- _Work instructions_:
**A)** Answer these questions from the butternut curry passage below, one line each:
(i) What did one daughter suggest making again?
(ii) What has the writer recently begun trying to get more of into the family's diet?
(iii) What did the writer decide would thicken the curry?
**B)** Please list every source the butternut curry passage below gives for the food the writer usually has on hand.

Butternut and Beef Curry

Today at lunch, I was again faced with this meat from the broth pot and no idea what I was going to do with it.  One daughter suggested soup again.  After two days of very fine tasting soups I didn’t think any of us (except her) would want soup again… She suggested that I do something curry like.  (She once spent an entire summer mastering the art of curry making.)

Before GAPS, curry always meant something with rice or a flat bread.  So when I think of curry I have to rethink it, attempting to capture the flavors we love in a way that suits our current dietary needs.  Recently, I have begun to try to get more fiber into our diet.  (One of those stopping to evaluate what we need to tweak moments…)

Also, as you could guess by now, I do not cook from a menu but use what I have on hand.  This usually means the meats I pick up on sale, the veggies I get for a good price, or stuff that I grew myself.   I had a bumper crop of winter squash this year and we are still just making a dent in the pile.  So after very little thought, I decided that butternut squash would make a fine thicken agent for my curry.

- _Limb landmark coordinates_:
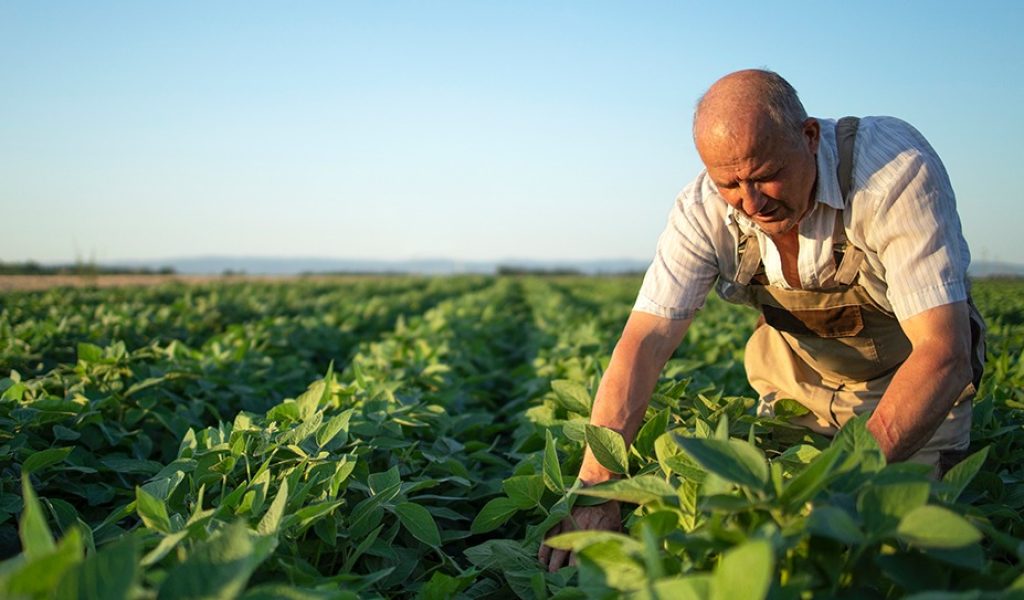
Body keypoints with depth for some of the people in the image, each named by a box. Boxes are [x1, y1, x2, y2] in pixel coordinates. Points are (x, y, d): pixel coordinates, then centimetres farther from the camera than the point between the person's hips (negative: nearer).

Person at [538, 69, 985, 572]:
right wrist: (593, 490, -43)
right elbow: (645, 343, -30)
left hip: (913, 379, -2)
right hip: (800, 379, 3)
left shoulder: (895, 166, -34)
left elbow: (943, 353, -38)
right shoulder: (703, 212, -23)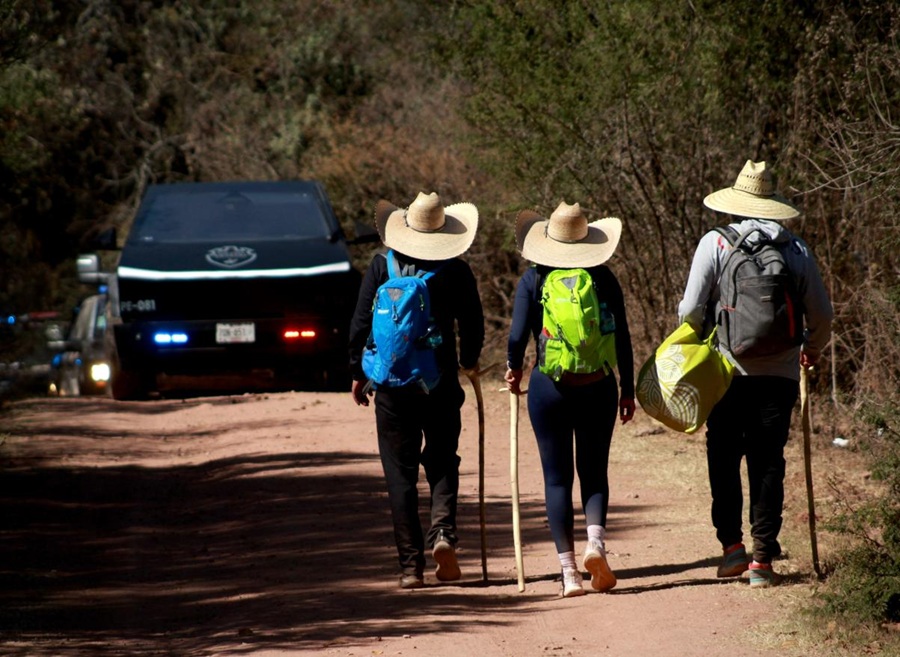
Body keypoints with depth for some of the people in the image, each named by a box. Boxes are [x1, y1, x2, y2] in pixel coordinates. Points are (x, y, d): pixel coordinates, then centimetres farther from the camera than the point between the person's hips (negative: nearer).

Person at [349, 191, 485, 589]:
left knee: (400, 474, 5)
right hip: (440, 383, 0)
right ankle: (443, 531, -11)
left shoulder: (382, 267, -2)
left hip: (392, 383, 0)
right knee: (442, 462, 15)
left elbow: (361, 324, -3)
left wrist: (358, 372, 9)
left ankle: (411, 565, 2)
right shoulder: (456, 271, -2)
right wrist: (469, 361, 23)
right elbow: (473, 324, 3)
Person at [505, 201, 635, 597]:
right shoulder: (603, 278, 1)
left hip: (549, 388, -1)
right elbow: (621, 338, 1)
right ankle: (595, 542, -12)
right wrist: (628, 388, 10)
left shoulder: (533, 280, -3)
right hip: (597, 387, 1)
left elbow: (518, 336, -7)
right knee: (594, 472, 14)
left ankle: (569, 572, 1)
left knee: (557, 478, 5)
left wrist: (514, 370, 13)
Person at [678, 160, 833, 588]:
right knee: (768, 464, 5)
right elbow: (821, 314, 7)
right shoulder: (796, 250, 3)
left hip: (728, 371, -1)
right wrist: (812, 349, 26)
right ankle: (763, 558, 1)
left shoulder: (716, 243, -4)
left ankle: (732, 544, 5)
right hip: (779, 373, 2)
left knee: (724, 460, 12)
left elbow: (692, 308, -7)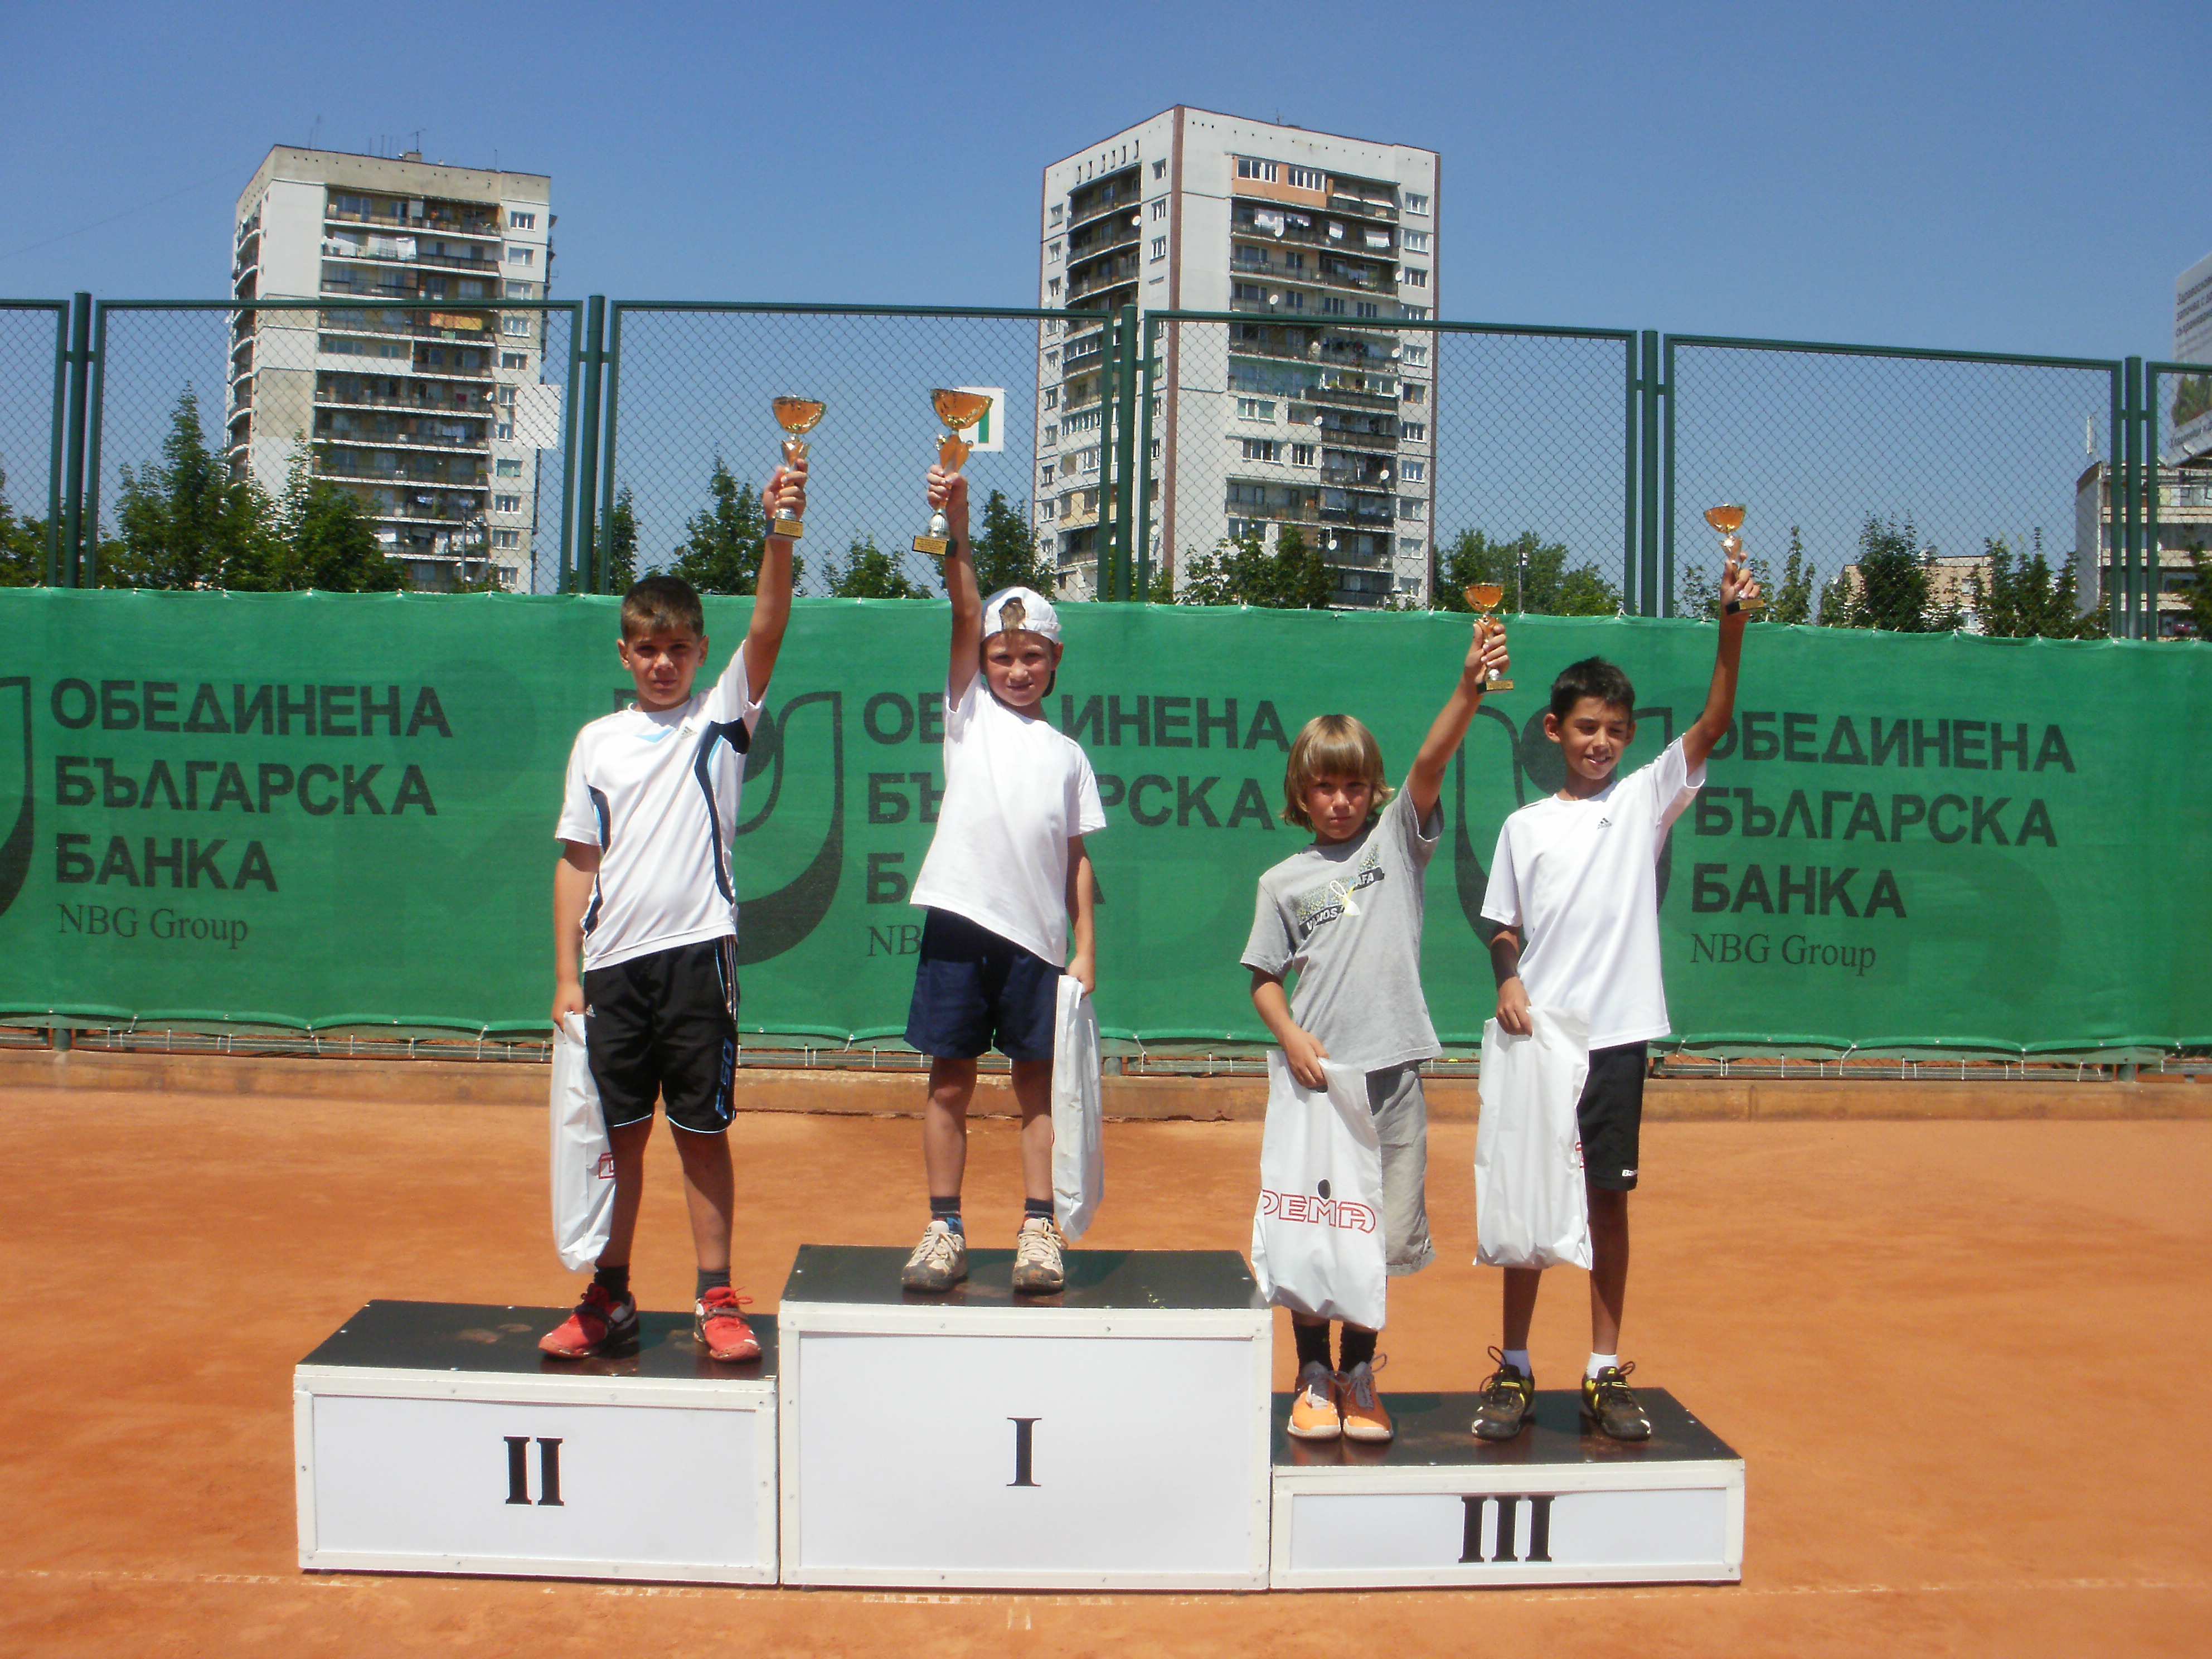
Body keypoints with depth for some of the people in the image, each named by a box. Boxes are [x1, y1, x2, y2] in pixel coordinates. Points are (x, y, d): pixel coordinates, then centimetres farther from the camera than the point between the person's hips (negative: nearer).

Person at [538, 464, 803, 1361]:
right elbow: (577, 863, 11)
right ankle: (610, 1302, 19)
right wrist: (566, 974, 6)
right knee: (617, 1135, 8)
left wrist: (780, 535, -27)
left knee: (702, 1133, 2)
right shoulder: (597, 742, 11)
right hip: (614, 963, 3)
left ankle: (716, 1301, 11)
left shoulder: (720, 718, 4)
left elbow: (767, 629, -12)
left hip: (697, 951, -3)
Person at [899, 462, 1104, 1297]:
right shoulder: (968, 712, 10)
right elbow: (965, 616, -3)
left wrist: (1086, 947, 4)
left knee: (1037, 1083, 5)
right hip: (961, 921, -1)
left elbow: (1077, 857, 11)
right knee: (950, 1081, 3)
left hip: (1038, 936, 1)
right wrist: (957, 527, -15)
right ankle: (945, 1229, 11)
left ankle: (1038, 1230, 12)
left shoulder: (1067, 752, 13)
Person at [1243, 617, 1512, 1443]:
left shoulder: (1397, 840, 8)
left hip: (1393, 1072, 0)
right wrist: (1291, 1037, -9)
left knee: (1379, 1234, 6)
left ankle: (1359, 1376, 23)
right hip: (1317, 1074, 0)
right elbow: (1264, 980, 10)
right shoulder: (1283, 881, 8)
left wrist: (1469, 687, -23)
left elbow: (1429, 765, -8)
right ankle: (1314, 1376, 21)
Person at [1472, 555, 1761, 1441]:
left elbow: (1713, 725, -7)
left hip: (1617, 1035, 0)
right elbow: (1505, 930, 12)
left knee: (1608, 1200, 6)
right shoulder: (1524, 826, 8)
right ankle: (1514, 1369, 15)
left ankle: (1606, 1372, 17)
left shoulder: (1644, 800, 5)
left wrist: (1731, 627, -18)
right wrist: (1508, 983, -8)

- _Answers below_:
**A)**
(i) Soup
(ii) Fiber
(iii) Butternut squash

**B)**
- Meats picked up on sale
- Veggies bought for a good price
- Stuff the writer grew